The night before Diwali she suddenly screamed and cried for help and I was in a very confused state to do anything at that moment. My mind was blank even though i had seen these kind of situations before. she was shouting from her bottom of the throat and I was literally crying and at that point of time which made me to realize that how much I loved her. I carried her with both my hands and walked slowly through the walls to the car. It was raining heavily and I could not see the roads clearly but still I somehow managed to take her to the nearby hospital.
While she was being taken in the stretcher this time she was screaming much more than before and held my hands completely into hers. Her look in her eyes told me millions of pain she was undergoing and I wasn’t able to look into her eyes directly.
But still I want to tell her something so that it would comfort her in the labour ward but I couldn’t think of anything, atleast this moment. When the stretcher reached the ward I just asked the ward boy to stop for a second and went near her ears and said, ”I LOVE YOU…..!!!!”.
By hearing this she moved into tears and asked me to stay along with her during this painful journey. When the doctors were busy doing their medical things, a nurse came up to me and gave my ward dress. I wore and went near her, she was still shouting with pain but much better than before because of the anesthesia given by the doctors.
The doctors were initially doing those pushing things outwards in her stomach and I didn’t understand what was happening. All I was doing at that point of time was just praying those millions and millions of gods who are busily watching our cries to save my two babies.
Now she slowed her screaming a bit and went into an unconscious state. Suddenly the doctors were rushing and moving from one end of the corner to another and I was just crying like a small baby holding the hands of my better of half without knowing anything about what to do next. It was like leaving a small child in a dark forest with his eyes closed.
The doctors showed me the pulse rate that was getting low but by gaining all the courage in the world I went near her ears and told her that, “You are not going to give up…..do you?. we had been dreaming about this moment for the past one year niki and we must not give up however difficult the journey maybe….it is our baby, it trusted us and had come into our womb knowing that we will bring her out safely….so we must not disappoint her niki….common Niki you can do it….i am there with you don’t worry….and whatever happens I will always be on your side….dont disappoint me….please Niki….please…” and I cried like there are no more tears left to shed….

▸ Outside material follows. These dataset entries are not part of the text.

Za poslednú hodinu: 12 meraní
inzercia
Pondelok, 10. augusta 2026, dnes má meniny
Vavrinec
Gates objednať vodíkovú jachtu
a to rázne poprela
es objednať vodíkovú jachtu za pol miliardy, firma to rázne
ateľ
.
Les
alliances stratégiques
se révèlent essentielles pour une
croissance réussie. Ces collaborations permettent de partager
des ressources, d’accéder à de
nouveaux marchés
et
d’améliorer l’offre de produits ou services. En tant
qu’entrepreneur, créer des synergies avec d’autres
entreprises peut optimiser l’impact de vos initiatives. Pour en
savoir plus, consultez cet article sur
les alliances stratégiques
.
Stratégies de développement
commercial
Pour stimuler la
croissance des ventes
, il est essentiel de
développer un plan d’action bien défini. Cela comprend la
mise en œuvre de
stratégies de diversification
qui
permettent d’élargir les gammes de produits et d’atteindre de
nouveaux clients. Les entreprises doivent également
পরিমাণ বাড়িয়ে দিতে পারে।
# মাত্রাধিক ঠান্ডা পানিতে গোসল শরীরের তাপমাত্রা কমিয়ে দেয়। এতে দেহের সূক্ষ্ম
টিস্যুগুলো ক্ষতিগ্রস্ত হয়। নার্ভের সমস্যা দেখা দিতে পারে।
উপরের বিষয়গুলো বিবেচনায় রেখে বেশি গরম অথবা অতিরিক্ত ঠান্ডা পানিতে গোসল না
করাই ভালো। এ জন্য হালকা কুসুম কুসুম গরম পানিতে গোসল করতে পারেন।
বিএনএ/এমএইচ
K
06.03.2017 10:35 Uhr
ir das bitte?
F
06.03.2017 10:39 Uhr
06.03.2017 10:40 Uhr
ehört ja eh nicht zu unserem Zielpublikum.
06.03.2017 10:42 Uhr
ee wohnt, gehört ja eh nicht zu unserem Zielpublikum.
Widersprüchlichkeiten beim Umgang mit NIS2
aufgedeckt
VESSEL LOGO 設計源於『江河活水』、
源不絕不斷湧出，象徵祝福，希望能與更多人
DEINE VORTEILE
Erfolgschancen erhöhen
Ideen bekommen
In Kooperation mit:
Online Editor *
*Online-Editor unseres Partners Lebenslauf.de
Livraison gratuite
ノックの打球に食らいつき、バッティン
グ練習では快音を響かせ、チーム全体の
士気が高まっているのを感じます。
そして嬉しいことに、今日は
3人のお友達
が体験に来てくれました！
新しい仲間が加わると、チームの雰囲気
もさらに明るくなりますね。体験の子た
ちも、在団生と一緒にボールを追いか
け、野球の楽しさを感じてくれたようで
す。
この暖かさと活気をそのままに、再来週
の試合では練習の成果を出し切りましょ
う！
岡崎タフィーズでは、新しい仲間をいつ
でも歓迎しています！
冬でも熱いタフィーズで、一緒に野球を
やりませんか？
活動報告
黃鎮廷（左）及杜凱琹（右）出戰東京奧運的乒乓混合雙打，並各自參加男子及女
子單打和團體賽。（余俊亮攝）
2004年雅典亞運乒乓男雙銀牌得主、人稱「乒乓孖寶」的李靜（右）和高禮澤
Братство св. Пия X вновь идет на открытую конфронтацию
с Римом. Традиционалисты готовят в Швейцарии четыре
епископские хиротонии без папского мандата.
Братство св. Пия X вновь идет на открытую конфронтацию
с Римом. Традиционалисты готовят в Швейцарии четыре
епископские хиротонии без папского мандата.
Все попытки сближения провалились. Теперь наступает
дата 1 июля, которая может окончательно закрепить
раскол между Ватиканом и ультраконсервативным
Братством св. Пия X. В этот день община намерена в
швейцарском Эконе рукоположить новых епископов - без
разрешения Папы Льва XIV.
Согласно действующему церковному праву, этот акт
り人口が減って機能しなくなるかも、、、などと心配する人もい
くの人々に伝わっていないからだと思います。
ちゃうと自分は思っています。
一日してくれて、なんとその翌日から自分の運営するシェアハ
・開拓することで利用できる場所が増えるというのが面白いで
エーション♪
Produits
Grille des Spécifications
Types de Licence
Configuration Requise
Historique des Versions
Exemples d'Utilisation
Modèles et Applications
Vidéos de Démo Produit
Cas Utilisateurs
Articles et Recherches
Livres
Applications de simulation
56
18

Suddenly there was a loud scream but this time it was not nikis scream but it was my cute little angel and as soon she started crying there were crackers burning all over the hospital depicting it as 12’o clock and it was Diwali all over the world and for mine too. She was crying much but not as much as I was crying for the past two hours.
Now when I reached Niki she was aching to see our beloved daughter and when I gave her she tried to take her in her hands but was unable to do so because of the turmoil she had undergone in the past hour or so. When the doctor gave us the baby there was a small tear around the corner of my eyes and I kissed her forehead which had a smell of a milk.
Now after these beautiful 11 months we were feeling like the most happiest persons in the world. Her smile was a medicine for most of our domestic and official problems. She entirely changed our lives and now our whole day revolves around her. I even don’t mind changing her nappies as long as she doesn’t cry .
Now she understands whatever we speak to her and even holds my hair with her little fingers when I try to kiss her. when we asked her,”Do you want new dresses for your birthday next month” she joyfully shakes her hands and legs indicating her approval.
There is a saying that if the first child is a girl, then the second child will have two mothers and in that way my unborn child is very lucky.